I've been through the Kubuntu install process before and it was fairly smooth - the only hitch being that it told me it was unable to create the first partition layout I gave it, without telling me why. I chose a different setup and it continued. Once everything was installed the laptop booted into Kubuntu, complete with nice smooth startup screens. I was very impressed to see that I could plug in my ethernet cable and even switch on the wifi and it happily connected automatically to both of them with no problems. Plugged in a mouse, digital camera, USB stick - all detected and worked immediately. It even suspended and resumed with no hacking required, which is a first as far as this laptop is concerned.
However, I would be remiss if I did not mention the problems that I had after installation:
- Setting up DVD playback using the instructions in the help documentation did not work. After a visit to Google and installing xine-ui the problem went away.
- The version of vim installed by default, vim-tiny, is horrendously broken. Arrow keys and backspace don't work in insert mode - I mean, WTF?! Eventually I got sick of this and installed the proper "vim" package and it worked as expected.
- Hibernate didn't work - when it booted back up it brought up a grey bar on the screen and froze up. Hibernate is something I can do without at the moment so I'm not too worried about this one. (I was able to recover simply by selecting the built-in recovery mode from the boot menu and then restarting).
- The worst however was when completely on a whim I attempted to plug in an external monitor.
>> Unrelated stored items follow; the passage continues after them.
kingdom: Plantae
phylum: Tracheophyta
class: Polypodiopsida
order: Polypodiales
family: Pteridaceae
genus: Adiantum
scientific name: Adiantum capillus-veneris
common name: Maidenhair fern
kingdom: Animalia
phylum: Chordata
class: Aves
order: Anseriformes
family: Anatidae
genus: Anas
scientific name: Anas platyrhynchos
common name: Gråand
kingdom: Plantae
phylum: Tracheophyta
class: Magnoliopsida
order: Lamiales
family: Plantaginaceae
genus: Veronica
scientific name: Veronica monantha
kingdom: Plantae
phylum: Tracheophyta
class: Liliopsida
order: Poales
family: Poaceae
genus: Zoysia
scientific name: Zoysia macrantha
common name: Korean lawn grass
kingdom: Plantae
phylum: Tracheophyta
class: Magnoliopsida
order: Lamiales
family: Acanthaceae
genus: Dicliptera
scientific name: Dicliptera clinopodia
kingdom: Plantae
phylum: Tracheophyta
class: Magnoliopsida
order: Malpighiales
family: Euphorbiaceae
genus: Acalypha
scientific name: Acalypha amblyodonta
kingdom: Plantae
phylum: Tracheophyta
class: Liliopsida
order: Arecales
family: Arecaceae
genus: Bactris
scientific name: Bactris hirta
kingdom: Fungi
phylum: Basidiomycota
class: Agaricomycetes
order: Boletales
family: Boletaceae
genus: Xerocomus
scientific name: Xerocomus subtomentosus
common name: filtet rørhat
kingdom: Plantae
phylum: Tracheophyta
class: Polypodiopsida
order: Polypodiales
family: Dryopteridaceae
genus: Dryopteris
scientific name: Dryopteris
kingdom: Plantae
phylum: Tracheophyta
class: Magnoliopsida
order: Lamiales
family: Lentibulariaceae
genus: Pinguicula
After fiddling with the System Settings application I succeeded only in completely borking up my xorg configuration, without trying too hard I might add. After changing the settings and rebooting I was greeted with the primary screen being the external monitor (which was not what I set it to) and both screens stuck at 640x480, which on a laptop screen with a native resolution of 1280x768 does not look very good at all. So I thought I'd just log in and disable the second monitor - but no, as soon as I logged in the power manager applet crashed, and when I tried to run the System Settings - Monitor and Display settings, it also crashed. After a bit of searching it seems that this is a known bug - the xrandr library that both of these things use (which allows changing screen resolutions on the fly) just crashes when Xinerama (ie, multi-monitor support) is enabled. After much fiddling and cursing I found the only way to get back to a configuration where the laptop's widescreen video mode was detected and available was to restore a backup copy of the xorg.conf file, which fortunately the Monitor and Display settings applet had saved.